CCB MEDIA PHOTO Provincetown Finance Committee Chairman Michael Canizales speaks in favor of creating a Year-Round Rental Housing Trust.

Provincetown Finance Committee Chairman Michael Canizales speaks in favor of creating a Year-Round Rental Housing Trust.

PROVINCETOWN – Housing was again the focus on the third night of Provincetown’s Town Meeting.

Voters last night passed a number of initiatives designed to increase the town’s stock of year-round rental and affordable housing.

Among those initiatives was to expand the residential property tax exemption to include property owners who rent their units to year-rounders. Towns across the commonwealth have the option by a vote of selectmen or town council to institute a split tax whereby those who live in the town year-round get a break on taxes and seasonal residents pay a higher rate.

Provincetown’s initiative, if approved by the state legislature, would extend the tax break to those who do not live in town year-round but who rent their units to year-rounders.

During the debate, some residents were concerned that people would find a way to trick the system. But town officials behind the initiative said that safeguards would be in place through the state’s Department of Revenue.

Another concern was that by separating property tax payers into different categories it would put year-round residents against seasonal homeowners. The head of a seasonal homeowner association spoke against it. But the article passed as determined by the moderator by a majority in a show of hands.

Another initiative that passed after lengthy debate as the last article of the night was a special act that would create a Year-Round Housing Trust.

Town Attorney John Giorgio said he was not aware of the initiative in any other town in Massachusetts.

“We’re trying to be trail-blazers,” said Provincetown Finance Committee Chairman Michael Canizales.

The trust, under the town, would buy up existing units in town and rent them out at market rates.

Canizales, as a major proponent of the plan, presented the article to town meeting. After the article passed, he spoke about its significance.

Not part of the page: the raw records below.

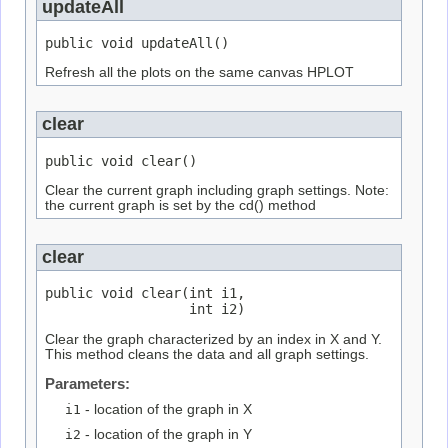
updateAll
public void updateAll()
Refresh all the plots on the same canvas HPLOT
clear
public void clear()
Clear the current graph including graph settings. Note:
the current graph is set by the cd() method
clear
public void clear(int i1,

                  int i2)
Clear the graph characterized by an index in X and Y.
This method cleans the data and all graph settings.
Parameters:
i1
- location of the graph in X
i2
- location of the graph in Y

“Provincetown has a chronic problem that so much of our housing stock turned from single family homes into seasonal rental condos over the past three decades,” Canizales said. “What this does is Instead of trying to build new units, it’s having the town buy up existing units that are currently seasonal condos and turn them back into year-round rentals. So we’re remixing the stock using our balance sheet toward our chronic problem which is year-round rentals. We have no development risk, because its existing stock. It’s taking the stock that currently exacerbating the problem and turning it on its head and making them solve the problem.”

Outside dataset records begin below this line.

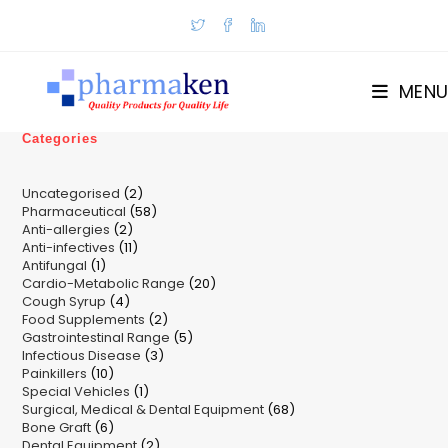
Skip
to
content
MENU
Categories
2
Uncategorised
2
58
Pharmaceutical
58
products
2
Anti-allergies
2
products
11
Anti-infectives
11
products
1
Antifungal
1
products
20
Cardio-Metabolic Range
product
20
4
Cough Syrup
4
products
2
Food Supplements
products
2
5
Gastrointestinal Range
products
5
3
Infectious Disease
3
products
10
Painkillers
10
products
1
Special Vehicles
products
1
68
Surgical, Medical & Dental Equipment
product
68
6
Bone Graft
6
products
2
Dental Equipment
products
2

Town Meeting also passed a zoning article that would allow apartments in the Residential 1 zoning district, which is currently limited to single family homes. Again the debate centered on the worry that the zoning restrictions on the apartments would not be able to be enforced.

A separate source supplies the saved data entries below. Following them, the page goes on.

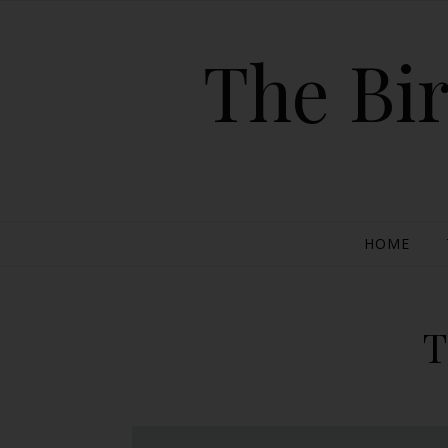
The Bir
HOME
T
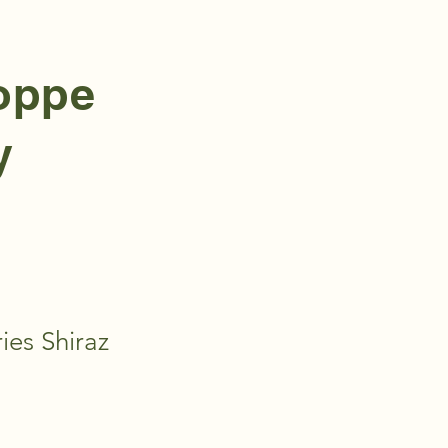
hoppe
y
ies Shiraz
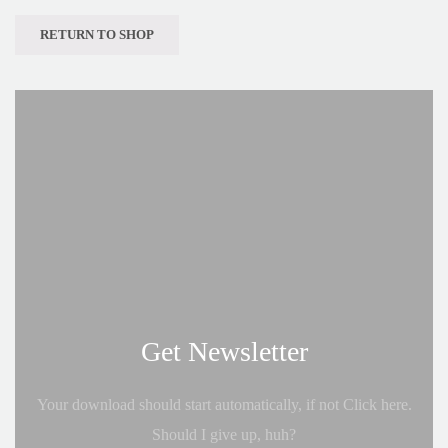
RETURN TO SHOP
Get Newsletter
Your download should start automatically, if not Click here.
Should I give up, huh?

But Provincetown Town Planner Gloria McPherson said that with any zoning rules, enforcement is mostly complaint driven and enforcement is through the building department. “Some will scam the system, some won’t,” she said.

Town Meeting voters also passed an article to spend $4.9 million to construct a wave attenuation system at Macmillan Pier meant to protect the pier during large storms. The total cost to the town is expected to be lowered significantly by a grant from the Federal Emergency Management Administration that would pay 75 percent of the cost. The article also requires approval by the voters because the construction would be paid for through a Proposition 2 1/2 tax override. In the final vote, it was approved by the needed two-thirds of voters with 131 in favor and 49 opposed.

An article to purchase a three-quarter acre parcel known as Winslow Farm, located next to the town-owned Veterans of Foreign Wars building, was indefinitely postponed on the second night of Town Meeting. The article was voted Monday night and failed to garner the necessary two-thirds. A petition was made for reconsideration and again it failed to gain the needed two-thirds.

But a mix-up in procedure meant that an amendment and not the actual article had been voted Monday night.

Tuesday night, selectmen decided not to bring the article before Town Meeting for a third vote under the thinking that it had failed to pass twice and bringing it for a third vote would be seen as bad form by Town Meeting.

“We’re moving on,” said Chairman of the Provincetown Board of Selectmen Thomas Dunigan.